Hakima a assisté aux affrontements qui se sont déroulés le 8e vendredi à l’intérieur du tunnel des Facultés. «Nous sommes entrés en contact avec les Unités de maintien de l’ordre, qui ont fermé le tunnel pour protéger femmes et enfants en cas d’affrontements». Selon elle, le rôle essentiel de ces bénévoles est la sensibilisation des manifestants notamment sur la mission des «gilets orange» lors des marches. «Nous avons expliqué notamment aux jeunes que nous sommes venus pour manifester pour les mêmes revendications mais dans un cadre pacifique», dit-elle. Lors de la 8e marche, des dérives ont été constatées après des jets de bouteilles en plastique, contenant de l’eau sale, en direction des policiers. «C’est pourquoi nous avons décidé de nous placer entre les manifestants et les policiers pour éviter tout accrochage», a-t-elle renchéri.

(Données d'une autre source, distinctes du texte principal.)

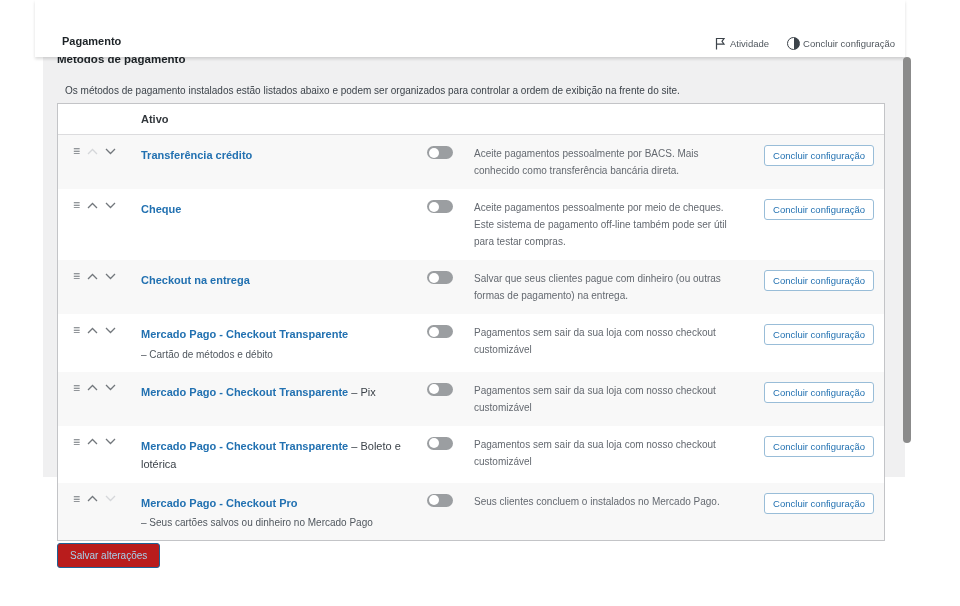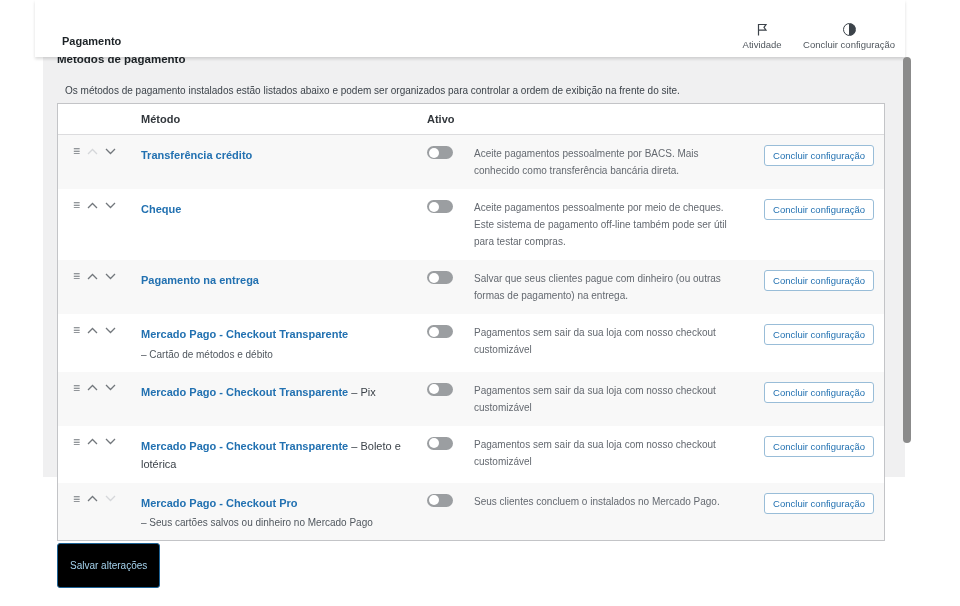--- a/index.html
+++ b/index.html
@@ -9,21 +9,21 @@
   }
   
   .topbar{
     position:absolute;left:35px;top:0;width:870px;height:57px;background:#fff;
     box-shadow:0 2px 3px rgba(0,0,0,.14);z-index:10;
     display:flex;justify-content:space-between;align-items:flex-end;
     box-sizing:border-box;padding:0 10px 7px 27px;
   }
   .topbar-title{font-size:11px;font-weight:bold;color:#1d2327;padding-bottom:3px;}
   .topbar-actions{display:flex;gap:18px;align-items:flex-end;}
-  .tb-action{display:flex;flex-direction:column;align-items:center;gap:3px;
+  .tb-action{display:flex;flex-direction:row;align-items:center;gap:3px;
     font-size:9.5px;color:#50575e;cursor:pointer;min-width:46px;}
   .icon-flag svg{display:block;}
   .icon-half{
     width:11px;height:11px;border:1.5px solid #3c434a;border-radius:50%;
     background:linear-gradient(90deg,#ffffff 50%,#3c434a 50%);
   }
   
   .content{
     position:absolute;left:43px;top:57px;width:862px;height:420px;
     background:#f0f0f1;z-index:1;
@@ -65,22 +65,22 @@
   .knob{position:absolute;left:2px;top:1.5px;width:10px;height:10px;border-radius:50%;background:#fff;}
   .setup-btn{
     font-family:"Liberation Sans", sans-serif;font-size:9.5px;color:#2271b1;
     background:#fff;border:1px solid #99bdd8;border-radius:3px;padding:4px 8px;
     cursor:pointer;white-space:nowrap;
   }
   
   .save-btn{
     position:absolute;left:14px;top:486px;
     font-family:"Liberation Sans", sans-serif;font-size:10px;
-    background:#000000;color:#a5d2ec;border:1px solid #1d6396;border-radius:3px;
-    padding:16px 12px;cursor:pointer;
+    background:#b91c1c;color:#a5d2ec;border:1px solid #1d6396;border-radius:3px;
+    padding:6px 12px;cursor:pointer;
   }
   
   .scrollbar-thumb{
     position:absolute;left:903px;top:57px;width:8px;height:386px;
     border-radius:4px;background:#8b8b8b;z-index:20;cursor:grab;
   }
 </style>
 </head>
 <body>
 
@@ -102,21 +102,20 @@
   </div>
 </div>
 
 <div class="content">
   <h2 class="section-heading">Métodos de pagamento</h2>
   <p class="section-desc">Os métodos de pagamento instalados estão listados abaixo e podem ser organizados para controlar a ordem de exibição na frente do site.</p>
 
   <div class="card">
     <div class="thead">
       <div class="col-sort"></div>
-      <div class="col-method th">Método</div>
       <div class="col-active th">Ativo</div>
       <div class="col-action"></div>
     </div>
     <div id="rows">
   <div class="trow alt">
     <div class="col-sort">
       <span class="drag">≡</span>
       <span class="chev up disabled">
         <svg width="11" height="7" viewBox="0 0 11 7">
                 <path d="M1 6 L5.5 1.5 L10 6" fill="none" stroke="currentColor" stroke-width="1.3"></path>
@@ -176,21 +175,21 @@
                 <path d="M1 6 L5.5 1.5 L10 6" fill="none" stroke="currentColor" stroke-width="1.3"></path>
               </svg>
       </span>
       <span class="chev down">
         <svg width="11" height="7" viewBox="0 0 11 7">
                 <path d="M1 1 L5.5 5.5 L10 1" fill="none" stroke="currentColor" stroke-width="1.3"></path>
               </svg>
       </span>
     </div>
     <div class="col-method">
-      <a class="mname"><span class="nm">Pagamento na entrega</span><span class="sfx"></span></a>
+      <a class="mname"><span class="nm">Checkout na entrega</span><span class="sfx"></span></a>
       
     </div>
     <div class="col-active">
       <span class="toggle"><span class="knob"></span></span>
     </div>
     <div class="col-desc">Salvar que seus clientes pague com dinheiro (ou outras formas de pagamento) na entrega.</div>
     <div class="col-action">
       <button class="setup-btn">Concluir configuração</button>
     </div>
   </div>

Son statut de journaliste de terrain a beaucoup contribué au travail de communication.

Hakima Dehbi relève avec fierté que cette initiative a été chaleureusement accueillie. Beaucoup de citoyens et collègues ont apprécié et ont décidé de rejoindre le groupe. «Ils ont compris notre mission et son objectif principal», dit-elle. Afin d’éviter toute «intrusion», et à titre préventif, il a été procédé à l’inscription des bénévoles en exigeant la photocopie de leurs cartes d’identité. Pour Dehbi, Amina Sahraoui, Widad et autres filles bénévoles, la présence de la femme au gilet orange «est une valeur ajoutée» à la marche, signalant au passage le rôle important de la femme, notamment sa présence dans les grands événements. A Blida, ce sont les «accompagnateurs bénévoles» avec des gilets orange, qui se sont mobilisés depuis le 5e vendredi, affirme Abdelghani Bellache, membre actif au sein du mouvement associatif. «Ce sont de jeunes bénévoles qui accompagnent les manifestants et interviennent lors d’incidents. Certains sont munis de mégaphones, pour orienter et sensibiliser les manifestants», a-t-il fait savoir. A ceux là, s’ajoutent les groupes des gilets jaunes, chargé de faciliter la circulation en orientant les automobilistes, et des gilets verts chargés du nettoyage. Les Algériens, à travers eux, veulent offrir l’image d’un peuple civilisé, propre et organisé.